Since Carney started his tenure as governor, his contradictory pronouncements have made me feel as giddy as if I were riding a big dipper at the fun fair. Initially, we had forward guidance and assurances that rates would stay low for a long time.
Six months later this changed and interest rates were to be loosely linked to the “output gap”. In mid-May, when the Bank released its inflation report, Carney was still making soothing noises about weak employment, and spare capacity.
Some four weeks later, Carney startled everyone when he warned, at the Mansion House dinner, that rates could rise “sooner than markets currently expect”.
Is it any wonder that when Carney testified, a few weeks later, before the Treasury Select Committee, and changed his stance once again, committee member Pat McFadden exploded. McFadden accused the governor of behaving like an “unreliable boyfriend”, who was “one day hot, one day cold, and the people on the other side of the message are left not really knowing where they stand”.
Poor Carney. Within a year, he has gone from being the central bank’s answer to George Clooney, the cool kid on the block with a man-bag, to an ignominious inamorato, who lacks credibility.
I sympathise with McFadden: Carney needs to man-up and take some hard decisions. UK interest rates have been too low for too long. The financially illiterate have been encouraged to take on more debt than they will be able to service in a more normal interest rate environment. Carney risks continuing the typical UK boom-and-bust economic cycle, unless he acts quickly to dampen excessive speculation.
I may be confused by Carney’s Delphic utterances, but I am also increasingly perplexed by the behaviour of global regulators, who seem to be constantly moving the goalposts. Since the financial crisis, the regulators control the puppet strings and it is unwise, verging on the foolhardy, to challenge them. Ian Hannam, a respected, former JPMorgan Cazenove banker, may therefore be rueing his decision to challenge a 2012 decision, by the UK’s Financial Conduct Authority, that he had committed “market abuse”.
Hannam’s appeal was heard before the Upper Tribunal of the Tax and Chancery Chamber. In late May 2014, the tribunal published its verdict and found against Hannam.
As readers may recall, Hannam passed information about his client, Heritage Oil, which was not in the public domain, to a third party. Many have argued that Hannam was merely doing what bankers have done throughout the ages and trying to entice a potential bidder by dangling a tasty tit-bit. Moreover, since neither Hannam, nor the recipient of the emails (Dr Hawrami, the minister for oil in the Kurdish Regional Government), acted on the information, no harm had been done.
However, the tribunal saw things differently and found, in a 130 page judgement, that Hannam had indeed engaged in market abuse and that his actions were not in the proper course of the exercise of his employment. Hannam had appealed because he wanted to clear his name.
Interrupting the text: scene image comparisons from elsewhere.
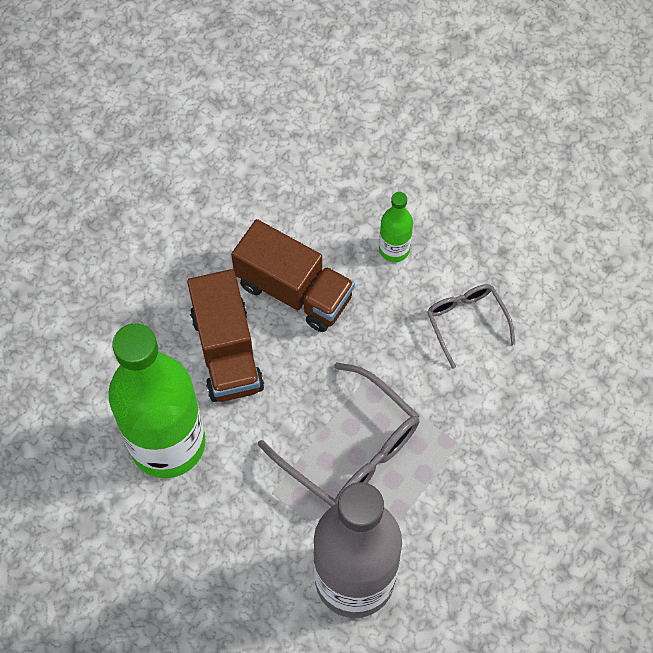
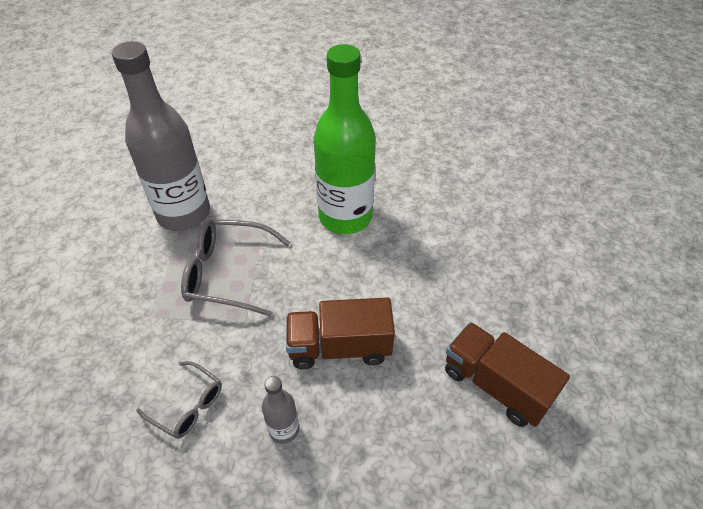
camera: 145 degrees right, 15 degrees down
(227, 351) = (353, 282): brown truck -> brown truck (496, 385)
(394, 249) = (284, 429): green bottle -> grey bottle

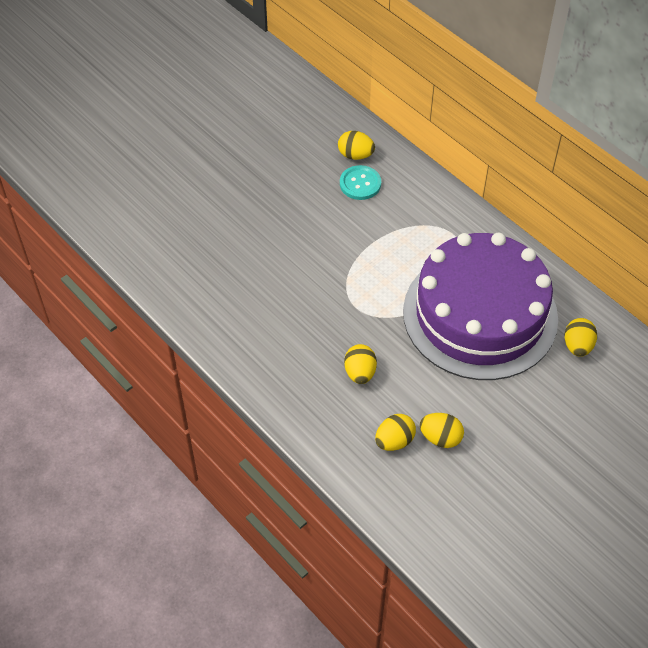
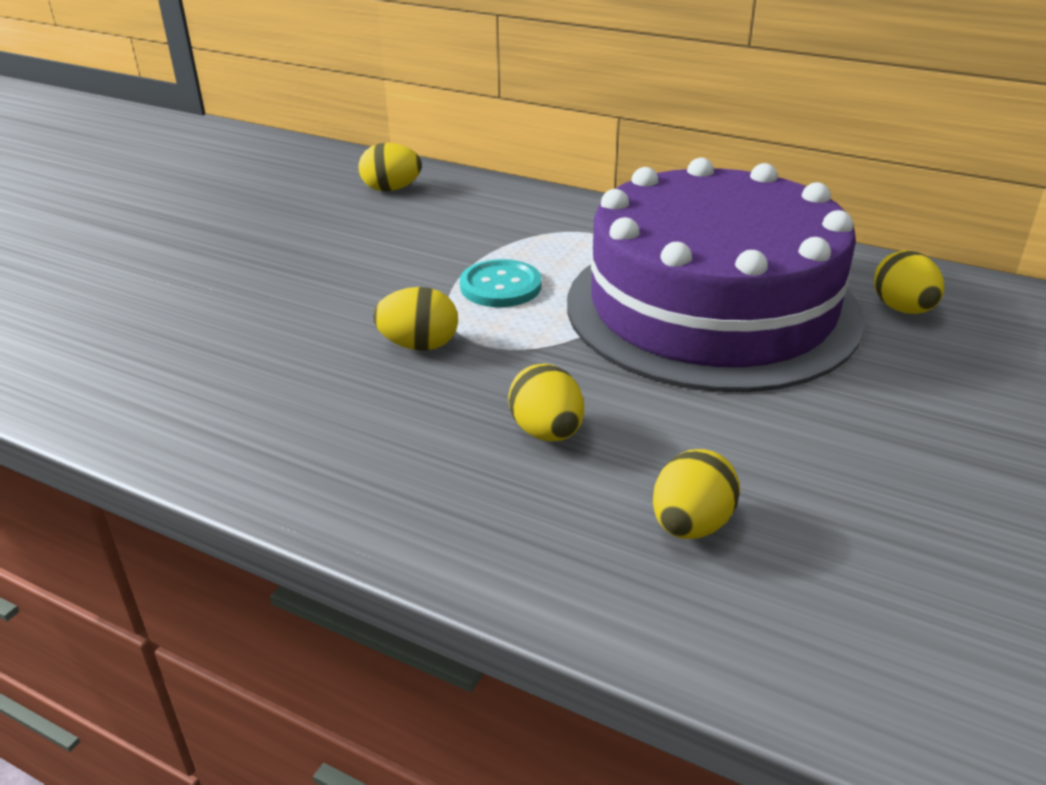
camera: 20 degrees left, 20 degrees down
(360, 184) = (414, 213): turquoise button -> turquoise button (500, 286)
(440, 438) = (782, 493): yellow egg -> yellow egg (419, 345)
However, he may now be regretting ploughing on with the case.
The tribunal was not impressed by Hannam as a witness and stated: “Mr Hannam projected an engaging yet forceful personality…We formed the impression of him as a man much more interested in, and comfortable with, the large picture than with the detail.” The tribunal then grumbled about “ the unfocused nature” of much of Hannam’s evidence, his “very discursive” answers and chastised him for becoming “argumentative”.
“They were dreadfully cutting,” my mole sighed. “And I simply dread to think how much the whole thing has cost Ian in legal fees.” I hate to be the person who imparts bad tidings, but the tribunal has not yet pronounced on the penalty for Hannam. So further legal argument, and thus expense for Hannam, will be necessary.
We all acknowledge that we are living in a new world of “Regulators rule, OK.” Given this backdrop, it surprises me that things have gone quiet between Barclays and the UK’s Serious Fraud Office. The SFO has been investigating the bank for a while, over allegations of wrong-doing during a 2008 capital raising exercise that involved the Qatari authorities.
The SFO is questioning a number of former employees including past chief executives John Varley and Bob Diamond, as well as those lower down the totem pole such as Roger Jenkins, the bank’s one-time head of tax advisory, and Chris Lucas, a previous finance director. For the bank, the ultimate risk of the SFO’s investigation is a corporate prosecution. But the individuals could, if found guilty, face a most unpalatable jail sentence. All the former Barclays’ employees deny any wrongdoing.
As if this were not bad enough, in June, the New York Attorney General, Eric Schneiderman, pounced upon the bank with a securities fraud lawsuit. Schneiderman claims that Barclays told customers who chose to trade in its dark pool that they would be protected from so-called high-frequency traders. But customers were not protected at all and the bank actually courted high-frequency traders. When news of the lawsuit surfaced, Barclays shares fell some 6%, sliding to a level last seen in November 2012. Antony Jenkins, Barclays’ current chief executive, must feel as if he is Sisyphus, the ancient king of Ephyra. Sad Sisyphus was forced to roll an immense boulder up a hill, only to watch it roll back down, and to repeat this action forever.